START GIVEN INFORMATION

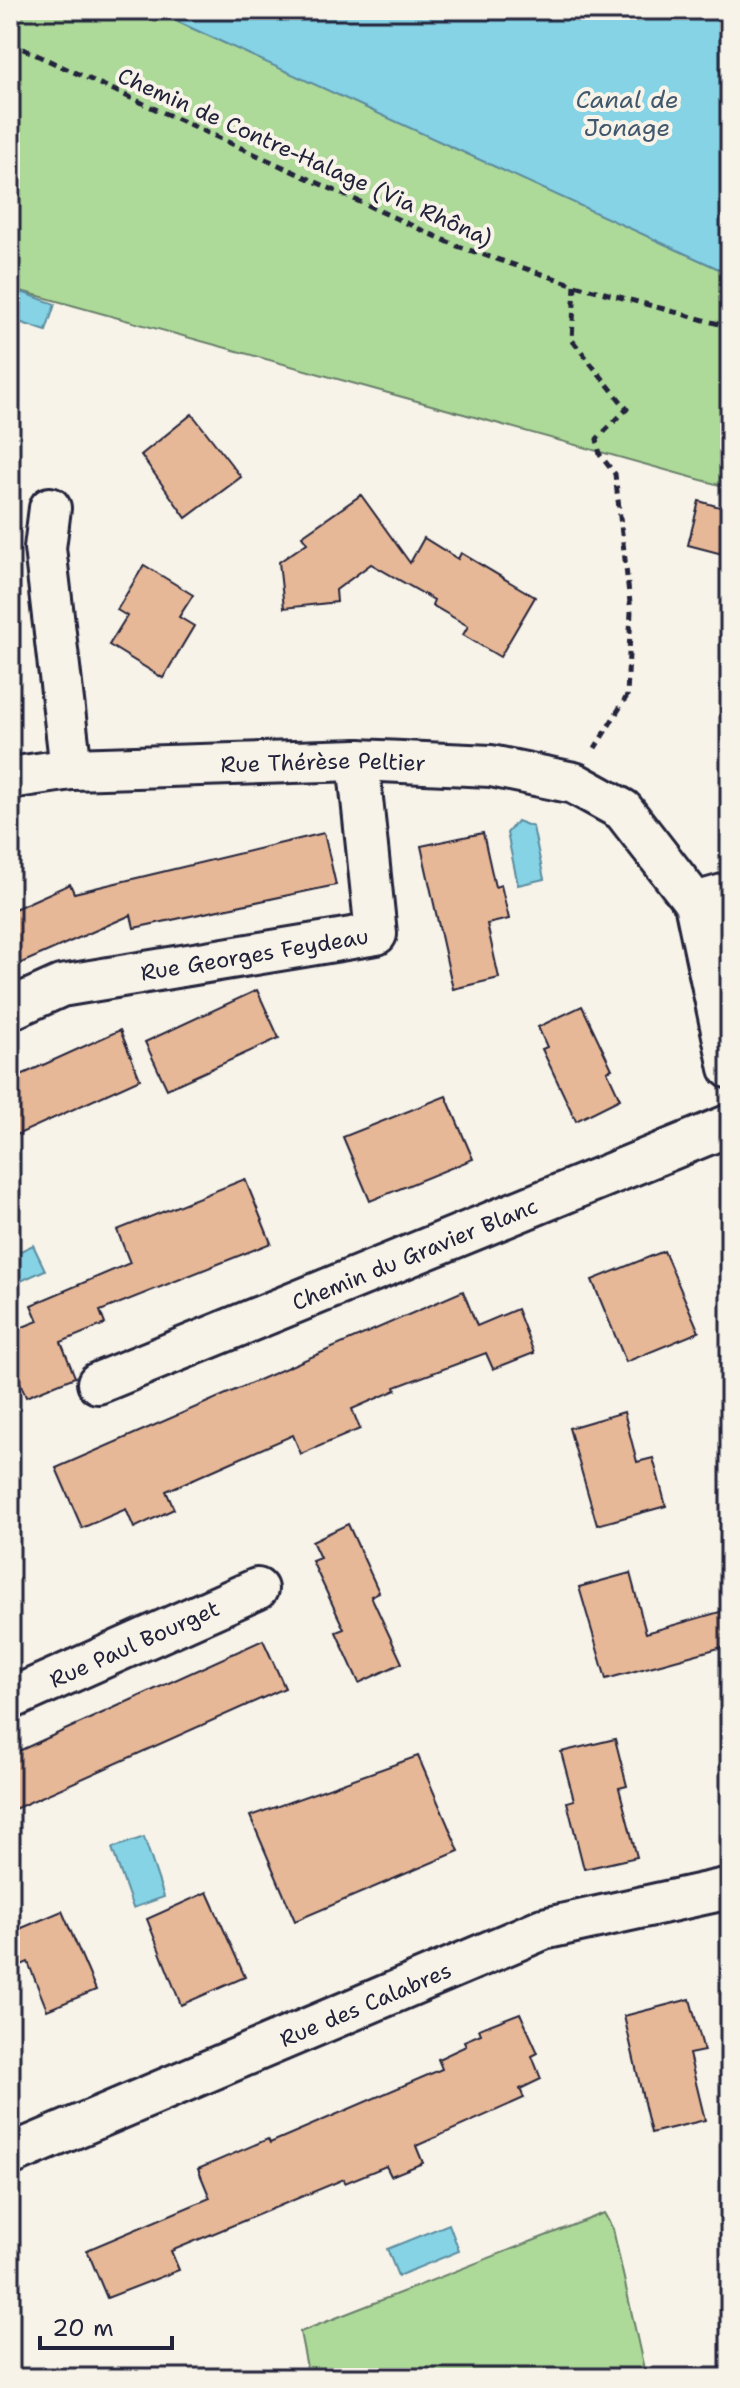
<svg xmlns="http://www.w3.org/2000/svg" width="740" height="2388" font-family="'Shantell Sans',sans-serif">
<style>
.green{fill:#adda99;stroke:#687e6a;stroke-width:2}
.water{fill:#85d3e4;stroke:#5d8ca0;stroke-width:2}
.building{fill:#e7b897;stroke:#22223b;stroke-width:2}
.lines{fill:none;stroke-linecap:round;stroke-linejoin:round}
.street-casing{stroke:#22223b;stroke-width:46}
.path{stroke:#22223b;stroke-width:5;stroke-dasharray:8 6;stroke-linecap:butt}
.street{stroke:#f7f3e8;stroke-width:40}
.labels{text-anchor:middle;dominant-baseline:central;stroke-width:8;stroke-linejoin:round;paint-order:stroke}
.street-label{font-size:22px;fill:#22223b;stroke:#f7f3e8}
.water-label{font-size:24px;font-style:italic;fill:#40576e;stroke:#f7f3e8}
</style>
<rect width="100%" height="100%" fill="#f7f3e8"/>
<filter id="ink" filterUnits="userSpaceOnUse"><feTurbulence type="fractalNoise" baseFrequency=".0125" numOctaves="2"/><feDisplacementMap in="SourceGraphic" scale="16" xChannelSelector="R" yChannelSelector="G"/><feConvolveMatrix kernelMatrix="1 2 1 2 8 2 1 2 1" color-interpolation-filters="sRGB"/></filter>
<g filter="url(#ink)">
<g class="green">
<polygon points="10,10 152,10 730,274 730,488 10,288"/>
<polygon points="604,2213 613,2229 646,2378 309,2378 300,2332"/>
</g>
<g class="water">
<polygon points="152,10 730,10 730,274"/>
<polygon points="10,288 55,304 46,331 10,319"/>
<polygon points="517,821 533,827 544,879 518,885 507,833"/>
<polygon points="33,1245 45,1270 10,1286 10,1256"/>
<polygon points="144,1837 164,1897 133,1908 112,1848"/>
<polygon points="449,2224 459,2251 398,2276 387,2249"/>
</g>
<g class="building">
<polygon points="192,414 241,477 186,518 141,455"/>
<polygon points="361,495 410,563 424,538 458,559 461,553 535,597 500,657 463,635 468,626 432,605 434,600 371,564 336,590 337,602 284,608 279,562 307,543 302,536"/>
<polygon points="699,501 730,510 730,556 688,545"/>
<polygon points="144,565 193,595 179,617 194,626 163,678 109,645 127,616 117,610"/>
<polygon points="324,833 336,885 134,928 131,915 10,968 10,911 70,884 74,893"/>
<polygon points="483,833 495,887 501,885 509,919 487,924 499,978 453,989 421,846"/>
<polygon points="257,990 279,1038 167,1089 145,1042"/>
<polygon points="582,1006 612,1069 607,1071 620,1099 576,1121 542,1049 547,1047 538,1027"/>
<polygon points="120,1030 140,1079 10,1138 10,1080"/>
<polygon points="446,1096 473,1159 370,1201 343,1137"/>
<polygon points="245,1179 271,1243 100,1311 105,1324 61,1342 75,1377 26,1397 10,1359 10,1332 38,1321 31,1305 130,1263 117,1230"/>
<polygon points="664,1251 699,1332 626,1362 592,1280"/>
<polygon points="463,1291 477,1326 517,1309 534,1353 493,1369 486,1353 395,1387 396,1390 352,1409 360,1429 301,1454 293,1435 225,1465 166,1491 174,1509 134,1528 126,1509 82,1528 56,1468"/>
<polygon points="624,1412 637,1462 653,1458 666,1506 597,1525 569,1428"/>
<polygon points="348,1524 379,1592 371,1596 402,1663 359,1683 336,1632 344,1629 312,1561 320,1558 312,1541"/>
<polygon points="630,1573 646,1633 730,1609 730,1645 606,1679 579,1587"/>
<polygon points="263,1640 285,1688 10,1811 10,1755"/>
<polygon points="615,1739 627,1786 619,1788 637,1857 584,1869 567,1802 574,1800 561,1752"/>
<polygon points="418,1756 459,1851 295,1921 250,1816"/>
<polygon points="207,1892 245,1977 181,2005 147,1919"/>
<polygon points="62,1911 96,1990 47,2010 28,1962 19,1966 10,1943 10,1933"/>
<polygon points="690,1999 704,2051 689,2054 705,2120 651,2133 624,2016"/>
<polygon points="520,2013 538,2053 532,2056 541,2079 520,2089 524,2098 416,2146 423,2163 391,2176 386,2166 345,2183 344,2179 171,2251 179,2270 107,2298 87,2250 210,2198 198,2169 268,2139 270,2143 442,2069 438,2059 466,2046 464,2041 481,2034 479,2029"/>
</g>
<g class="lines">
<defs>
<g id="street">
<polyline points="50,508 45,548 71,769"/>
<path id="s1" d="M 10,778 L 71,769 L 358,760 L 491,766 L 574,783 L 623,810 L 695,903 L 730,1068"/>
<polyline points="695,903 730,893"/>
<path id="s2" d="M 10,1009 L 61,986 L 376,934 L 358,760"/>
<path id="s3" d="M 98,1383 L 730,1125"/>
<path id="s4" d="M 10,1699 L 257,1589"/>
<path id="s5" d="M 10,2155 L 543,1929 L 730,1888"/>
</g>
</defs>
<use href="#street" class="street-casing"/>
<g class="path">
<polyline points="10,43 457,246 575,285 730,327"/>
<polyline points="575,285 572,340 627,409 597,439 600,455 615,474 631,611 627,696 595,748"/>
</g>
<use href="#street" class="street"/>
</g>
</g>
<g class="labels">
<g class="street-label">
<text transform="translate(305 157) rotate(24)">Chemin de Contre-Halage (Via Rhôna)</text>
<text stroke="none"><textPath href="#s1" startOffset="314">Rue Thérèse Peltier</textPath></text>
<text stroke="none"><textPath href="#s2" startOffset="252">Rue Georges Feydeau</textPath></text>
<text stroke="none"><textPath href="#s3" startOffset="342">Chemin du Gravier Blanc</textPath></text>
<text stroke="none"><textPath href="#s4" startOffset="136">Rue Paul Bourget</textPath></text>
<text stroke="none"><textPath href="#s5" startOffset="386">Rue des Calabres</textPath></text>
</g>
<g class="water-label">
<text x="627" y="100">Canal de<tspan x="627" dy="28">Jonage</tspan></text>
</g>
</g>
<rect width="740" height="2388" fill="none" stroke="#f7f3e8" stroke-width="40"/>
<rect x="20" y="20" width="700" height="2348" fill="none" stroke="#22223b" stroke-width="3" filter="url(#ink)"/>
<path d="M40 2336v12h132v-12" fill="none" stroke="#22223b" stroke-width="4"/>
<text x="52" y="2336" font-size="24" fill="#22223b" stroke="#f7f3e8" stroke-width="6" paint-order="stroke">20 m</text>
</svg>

END GIVEN INFORMATION

Work through the entries, filtering for the string "linecap", and copy each line that holds it.

.lines{fill:none;stroke-linecap:round;stroke-linejoin:round}
.path{stroke:#22223b;stroke-width:5;stroke-dasharray:8 6;stroke-linecap:butt}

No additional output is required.